No More QA: Yahoo's Tech Leaders Say Engineers Are Better Off Coding With No Net (ieee.org)
Tekla Perry writes: A year ago Yahoo eliminated its test and quality assurance team, as part of project Warp Drive, its move to continuous delivery of code. The shift wasn't easy, Yahoo tech execs say, and required some "tough parenting." But the result has been fewer errors because "when you have humans everywhere, checking this, checking that, they add so much human error into the chain that, when you take them out, even if you fail sometimes, overall you are doing better." And the pain wasn't as great as expected. Yahoo's chief architect and SVP of science and technology discuss the transition.
Did you get through TFS? The claim is that overall errors have been reduced but not eliminated.
He could be lying, but if that's the counterclaim, then show some evidence for it.
My God, it's Full of Source!
OUTSIDE_IP=$(dig +short my.ip @outsideip.net)
Where are my mod points? TDD is not the elimination of test and quality assurance, it's the procedualization / automation of it - along with driving it further forward in the product development cycle.
To do TDD, you need less (or no) QA people at the end, and more QA work in early development. If you choose to do this by firing the QA department, you probably are getting your product to market slower. If, instead, you transition the frustrated programmers who have been stuck in QA since graduating into design, implementation, and maintenance of automated tests for the project, you're probably winning big.
While 100% was hyperbole, I think the point stands: if you remove QA then the number of *known* issues is going to go down. Whether your number of *actual* issues go down it's another matter.
I view this as the nightmare scenario, management hears words like automated testing as part of CI and then assumes automation has taken care of everything and they don't need the QA people. When the QA people's input into the issue tracker goes away, the numbers of issues in the graphs go down. Management gives themselves a pat on the back as a problematic metric has improved, without too much thought as to why.
XML is like violence. If it doesn't solve the problem, use more.
I very much doubt that they were smart enough to begin the transition to TDD before they eliminated their QA department.
I worked quality assurance at a very-much test level without really delving into code. Programmers can be effin' stupid at times. I was testing daemons for communications protocols. I took four approaches. Verify that it does what it's supposed to do per RFC. Investigate the behavior when confronted with stale RFCs. Investigate the behavior when it's confronted with non-RFC input that is commonly available in end-user applications (ie, non-malicious incorrect use), and investigate the behavior when malicious intent is used. I can tell you that programmers working on these protocols wrote them to current-RFC only and that they were quite upset when testing obsolete commands from previous versions of RFC broke things, or when the third-party applications sent stuff to the daemons and broke them. I would have been understanding if the software had failed gracefully, with a warning or a 500 code or the like, but when sending obsolete POP3 commands to a POP3 daemon causes it to crash hard, or when encoding an attachment with Mac BinHex instead of MIME makes it crash, both of which were user-selectable options in then-popular Eudora (the client that the company itself used) then there's a big problem. I didn't even have to get to the level of malicious testing things were so bad.

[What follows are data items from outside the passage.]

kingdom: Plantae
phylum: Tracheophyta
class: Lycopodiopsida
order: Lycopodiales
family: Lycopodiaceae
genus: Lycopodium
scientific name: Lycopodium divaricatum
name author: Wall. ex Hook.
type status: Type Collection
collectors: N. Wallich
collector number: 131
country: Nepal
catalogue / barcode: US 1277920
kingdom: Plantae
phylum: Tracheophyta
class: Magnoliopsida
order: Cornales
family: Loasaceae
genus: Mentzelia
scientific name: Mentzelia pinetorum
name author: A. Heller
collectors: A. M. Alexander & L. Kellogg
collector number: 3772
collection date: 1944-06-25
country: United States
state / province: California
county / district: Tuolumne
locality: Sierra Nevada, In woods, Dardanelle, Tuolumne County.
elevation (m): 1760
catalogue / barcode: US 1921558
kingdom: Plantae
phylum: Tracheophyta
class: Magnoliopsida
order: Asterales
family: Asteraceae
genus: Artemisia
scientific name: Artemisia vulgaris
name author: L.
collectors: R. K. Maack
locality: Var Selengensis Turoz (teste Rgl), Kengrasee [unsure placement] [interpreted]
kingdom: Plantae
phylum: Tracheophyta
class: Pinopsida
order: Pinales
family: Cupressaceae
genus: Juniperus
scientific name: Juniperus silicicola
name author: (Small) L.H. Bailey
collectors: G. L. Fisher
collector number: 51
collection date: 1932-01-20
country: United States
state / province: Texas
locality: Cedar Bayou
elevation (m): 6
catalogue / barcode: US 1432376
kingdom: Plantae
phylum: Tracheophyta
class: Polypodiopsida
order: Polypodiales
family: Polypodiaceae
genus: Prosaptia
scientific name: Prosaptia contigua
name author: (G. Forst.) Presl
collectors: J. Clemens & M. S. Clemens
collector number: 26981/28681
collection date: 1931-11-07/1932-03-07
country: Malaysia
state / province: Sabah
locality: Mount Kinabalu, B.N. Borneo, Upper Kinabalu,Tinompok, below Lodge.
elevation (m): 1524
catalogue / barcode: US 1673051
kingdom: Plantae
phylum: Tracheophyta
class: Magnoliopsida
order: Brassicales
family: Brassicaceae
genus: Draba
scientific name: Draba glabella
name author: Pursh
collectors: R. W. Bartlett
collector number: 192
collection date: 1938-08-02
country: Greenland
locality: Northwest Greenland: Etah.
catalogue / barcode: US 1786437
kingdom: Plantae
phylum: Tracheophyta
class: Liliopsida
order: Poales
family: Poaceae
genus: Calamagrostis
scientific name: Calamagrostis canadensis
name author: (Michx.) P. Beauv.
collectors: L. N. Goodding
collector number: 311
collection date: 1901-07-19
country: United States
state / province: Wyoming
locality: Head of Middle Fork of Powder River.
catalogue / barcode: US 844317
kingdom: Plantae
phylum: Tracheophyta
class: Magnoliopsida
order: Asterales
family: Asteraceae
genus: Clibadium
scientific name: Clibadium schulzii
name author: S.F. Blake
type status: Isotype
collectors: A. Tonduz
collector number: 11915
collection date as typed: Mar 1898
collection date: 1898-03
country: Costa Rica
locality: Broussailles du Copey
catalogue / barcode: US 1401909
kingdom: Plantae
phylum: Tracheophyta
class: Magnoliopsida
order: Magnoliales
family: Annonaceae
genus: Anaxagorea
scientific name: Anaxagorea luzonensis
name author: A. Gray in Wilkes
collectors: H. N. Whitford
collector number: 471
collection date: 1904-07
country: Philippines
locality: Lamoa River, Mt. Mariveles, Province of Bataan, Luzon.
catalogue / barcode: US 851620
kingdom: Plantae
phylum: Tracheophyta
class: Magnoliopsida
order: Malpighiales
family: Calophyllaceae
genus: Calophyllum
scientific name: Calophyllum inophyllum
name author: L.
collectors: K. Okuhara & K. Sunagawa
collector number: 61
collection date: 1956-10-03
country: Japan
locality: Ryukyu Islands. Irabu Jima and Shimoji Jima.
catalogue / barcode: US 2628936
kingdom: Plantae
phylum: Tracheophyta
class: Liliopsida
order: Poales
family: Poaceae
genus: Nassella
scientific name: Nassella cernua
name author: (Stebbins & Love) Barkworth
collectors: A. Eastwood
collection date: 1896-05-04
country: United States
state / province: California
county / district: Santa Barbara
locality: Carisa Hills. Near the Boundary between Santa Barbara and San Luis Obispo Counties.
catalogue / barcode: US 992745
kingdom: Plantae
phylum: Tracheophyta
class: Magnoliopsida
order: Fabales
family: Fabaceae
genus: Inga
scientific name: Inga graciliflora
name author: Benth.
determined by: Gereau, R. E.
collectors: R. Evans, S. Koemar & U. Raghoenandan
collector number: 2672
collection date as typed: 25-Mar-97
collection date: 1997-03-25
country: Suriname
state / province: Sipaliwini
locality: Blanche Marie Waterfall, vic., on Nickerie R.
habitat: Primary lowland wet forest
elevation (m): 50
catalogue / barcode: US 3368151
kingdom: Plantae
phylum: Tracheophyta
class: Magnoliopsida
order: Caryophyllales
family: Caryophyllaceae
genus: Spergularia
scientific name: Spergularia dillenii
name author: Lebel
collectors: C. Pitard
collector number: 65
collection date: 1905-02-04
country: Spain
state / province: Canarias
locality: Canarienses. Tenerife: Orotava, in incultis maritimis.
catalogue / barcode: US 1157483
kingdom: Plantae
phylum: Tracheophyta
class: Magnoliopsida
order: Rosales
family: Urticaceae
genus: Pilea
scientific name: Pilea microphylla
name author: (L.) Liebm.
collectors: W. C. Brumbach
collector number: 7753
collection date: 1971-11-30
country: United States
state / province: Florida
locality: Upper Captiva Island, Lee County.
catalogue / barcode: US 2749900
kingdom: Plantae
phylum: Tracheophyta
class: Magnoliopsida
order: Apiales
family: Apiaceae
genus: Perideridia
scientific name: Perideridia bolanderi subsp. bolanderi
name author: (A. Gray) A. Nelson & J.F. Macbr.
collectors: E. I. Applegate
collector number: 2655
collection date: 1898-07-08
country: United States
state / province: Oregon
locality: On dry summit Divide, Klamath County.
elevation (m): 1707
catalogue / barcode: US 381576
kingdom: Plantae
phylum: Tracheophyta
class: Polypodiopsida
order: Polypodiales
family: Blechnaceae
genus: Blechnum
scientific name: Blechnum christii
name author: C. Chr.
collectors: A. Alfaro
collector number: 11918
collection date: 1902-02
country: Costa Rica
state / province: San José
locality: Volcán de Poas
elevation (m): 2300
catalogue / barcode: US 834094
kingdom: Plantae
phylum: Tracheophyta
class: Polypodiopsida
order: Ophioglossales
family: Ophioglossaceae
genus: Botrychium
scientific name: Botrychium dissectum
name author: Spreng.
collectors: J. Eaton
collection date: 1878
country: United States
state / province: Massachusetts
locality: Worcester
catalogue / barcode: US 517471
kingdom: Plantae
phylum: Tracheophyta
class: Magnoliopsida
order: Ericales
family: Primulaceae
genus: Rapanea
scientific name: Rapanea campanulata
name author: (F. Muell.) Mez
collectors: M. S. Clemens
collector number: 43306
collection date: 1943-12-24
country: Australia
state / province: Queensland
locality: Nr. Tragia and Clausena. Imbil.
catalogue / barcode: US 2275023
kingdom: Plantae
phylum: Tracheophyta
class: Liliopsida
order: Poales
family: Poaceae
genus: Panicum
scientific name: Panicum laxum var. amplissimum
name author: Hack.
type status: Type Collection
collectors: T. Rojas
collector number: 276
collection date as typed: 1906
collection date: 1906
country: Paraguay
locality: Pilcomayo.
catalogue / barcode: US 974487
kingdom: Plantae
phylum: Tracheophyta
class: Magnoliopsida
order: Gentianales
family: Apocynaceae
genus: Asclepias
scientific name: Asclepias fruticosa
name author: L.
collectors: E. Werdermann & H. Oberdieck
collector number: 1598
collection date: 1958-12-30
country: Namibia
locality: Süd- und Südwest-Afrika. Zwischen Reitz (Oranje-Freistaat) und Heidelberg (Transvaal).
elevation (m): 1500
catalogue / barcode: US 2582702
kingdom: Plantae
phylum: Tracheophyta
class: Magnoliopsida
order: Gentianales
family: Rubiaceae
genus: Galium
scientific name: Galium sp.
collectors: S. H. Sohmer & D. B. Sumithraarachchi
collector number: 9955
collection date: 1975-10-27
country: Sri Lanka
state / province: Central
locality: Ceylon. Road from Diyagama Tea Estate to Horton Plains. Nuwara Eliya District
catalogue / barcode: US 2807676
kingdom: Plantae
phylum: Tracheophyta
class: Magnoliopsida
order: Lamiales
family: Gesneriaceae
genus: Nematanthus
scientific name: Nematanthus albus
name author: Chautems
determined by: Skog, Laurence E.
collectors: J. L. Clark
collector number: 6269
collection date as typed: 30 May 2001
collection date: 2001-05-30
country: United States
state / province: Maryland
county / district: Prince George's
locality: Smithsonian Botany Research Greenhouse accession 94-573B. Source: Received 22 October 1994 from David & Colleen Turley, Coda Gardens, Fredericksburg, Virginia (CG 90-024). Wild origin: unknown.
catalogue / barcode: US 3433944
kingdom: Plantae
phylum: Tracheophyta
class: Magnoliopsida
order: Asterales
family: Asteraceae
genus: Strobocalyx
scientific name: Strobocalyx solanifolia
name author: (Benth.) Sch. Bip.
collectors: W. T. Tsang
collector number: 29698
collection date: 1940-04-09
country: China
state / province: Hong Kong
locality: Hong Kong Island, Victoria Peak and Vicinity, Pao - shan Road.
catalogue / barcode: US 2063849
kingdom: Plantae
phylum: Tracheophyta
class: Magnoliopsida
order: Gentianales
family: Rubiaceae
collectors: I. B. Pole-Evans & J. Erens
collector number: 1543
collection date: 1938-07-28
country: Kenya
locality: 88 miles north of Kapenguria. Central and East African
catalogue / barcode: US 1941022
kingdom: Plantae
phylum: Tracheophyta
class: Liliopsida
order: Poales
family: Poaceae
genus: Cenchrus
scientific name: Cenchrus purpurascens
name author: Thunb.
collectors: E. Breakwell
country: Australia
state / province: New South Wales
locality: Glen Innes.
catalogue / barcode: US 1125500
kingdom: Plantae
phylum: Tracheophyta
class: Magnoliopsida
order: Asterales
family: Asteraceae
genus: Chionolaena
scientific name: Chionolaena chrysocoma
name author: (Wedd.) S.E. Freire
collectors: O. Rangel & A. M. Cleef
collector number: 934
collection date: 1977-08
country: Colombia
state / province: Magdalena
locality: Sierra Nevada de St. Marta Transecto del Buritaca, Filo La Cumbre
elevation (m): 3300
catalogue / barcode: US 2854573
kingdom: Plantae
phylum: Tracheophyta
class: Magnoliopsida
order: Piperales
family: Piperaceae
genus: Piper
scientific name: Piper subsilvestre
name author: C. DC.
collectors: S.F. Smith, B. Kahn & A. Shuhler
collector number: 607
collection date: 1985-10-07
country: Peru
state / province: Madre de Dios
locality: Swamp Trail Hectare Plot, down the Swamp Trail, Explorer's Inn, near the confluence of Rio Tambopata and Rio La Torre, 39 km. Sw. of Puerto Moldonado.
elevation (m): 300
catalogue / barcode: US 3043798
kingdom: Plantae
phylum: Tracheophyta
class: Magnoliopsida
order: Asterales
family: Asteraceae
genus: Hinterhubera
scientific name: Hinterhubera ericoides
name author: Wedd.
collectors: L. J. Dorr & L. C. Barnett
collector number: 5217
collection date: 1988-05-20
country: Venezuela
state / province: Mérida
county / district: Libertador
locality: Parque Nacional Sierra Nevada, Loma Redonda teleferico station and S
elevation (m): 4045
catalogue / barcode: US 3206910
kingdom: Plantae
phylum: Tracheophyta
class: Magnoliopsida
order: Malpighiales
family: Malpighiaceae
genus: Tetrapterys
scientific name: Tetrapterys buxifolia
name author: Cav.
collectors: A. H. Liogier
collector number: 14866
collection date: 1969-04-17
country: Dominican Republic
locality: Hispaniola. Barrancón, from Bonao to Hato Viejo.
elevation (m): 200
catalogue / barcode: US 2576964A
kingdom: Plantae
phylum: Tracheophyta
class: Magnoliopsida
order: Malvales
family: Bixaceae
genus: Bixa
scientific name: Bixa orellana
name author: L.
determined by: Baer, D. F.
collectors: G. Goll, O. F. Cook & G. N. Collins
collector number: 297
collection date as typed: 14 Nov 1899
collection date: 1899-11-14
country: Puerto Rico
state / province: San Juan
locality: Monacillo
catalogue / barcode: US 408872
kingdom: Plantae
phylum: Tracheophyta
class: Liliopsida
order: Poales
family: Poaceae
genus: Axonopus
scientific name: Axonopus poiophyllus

The point of a good quality assurance tester is to concoct out-of-the-box but plausible tests to try to break it. It has a lot in common with Security; it requires a degree of white-hat maliciousness and a need to use other kinds of experiences from other disciplines to devise the scenarios to use. It also requires the tester to have good communications skills as they may have to work to convince the development team that what they've found actually is a problem and being too antisocial or too introverted might not get problems corrected even if they are important and are discovered.
Yahoo is doing a hell of a job in convincing me that they're really not worth paying attention to anymore. They are taking a position that is risky and is arguably excessively risky relative to the size and position of the company.
Do not look into laser with remaining eye.
He could be lying, but if that's the counterclaim, then show some evidence for it.
I hold in my hand a bag containing a small, living, pink unicorn.
What do you say? I'm lying? Well, if that's the counterclaim, then show some evidence for it.
What do you say? You can't look in the bag? Well, my point exactly.
The claim is that overall errors have been reduced but not eliminated.
But with zero testing, how would they know?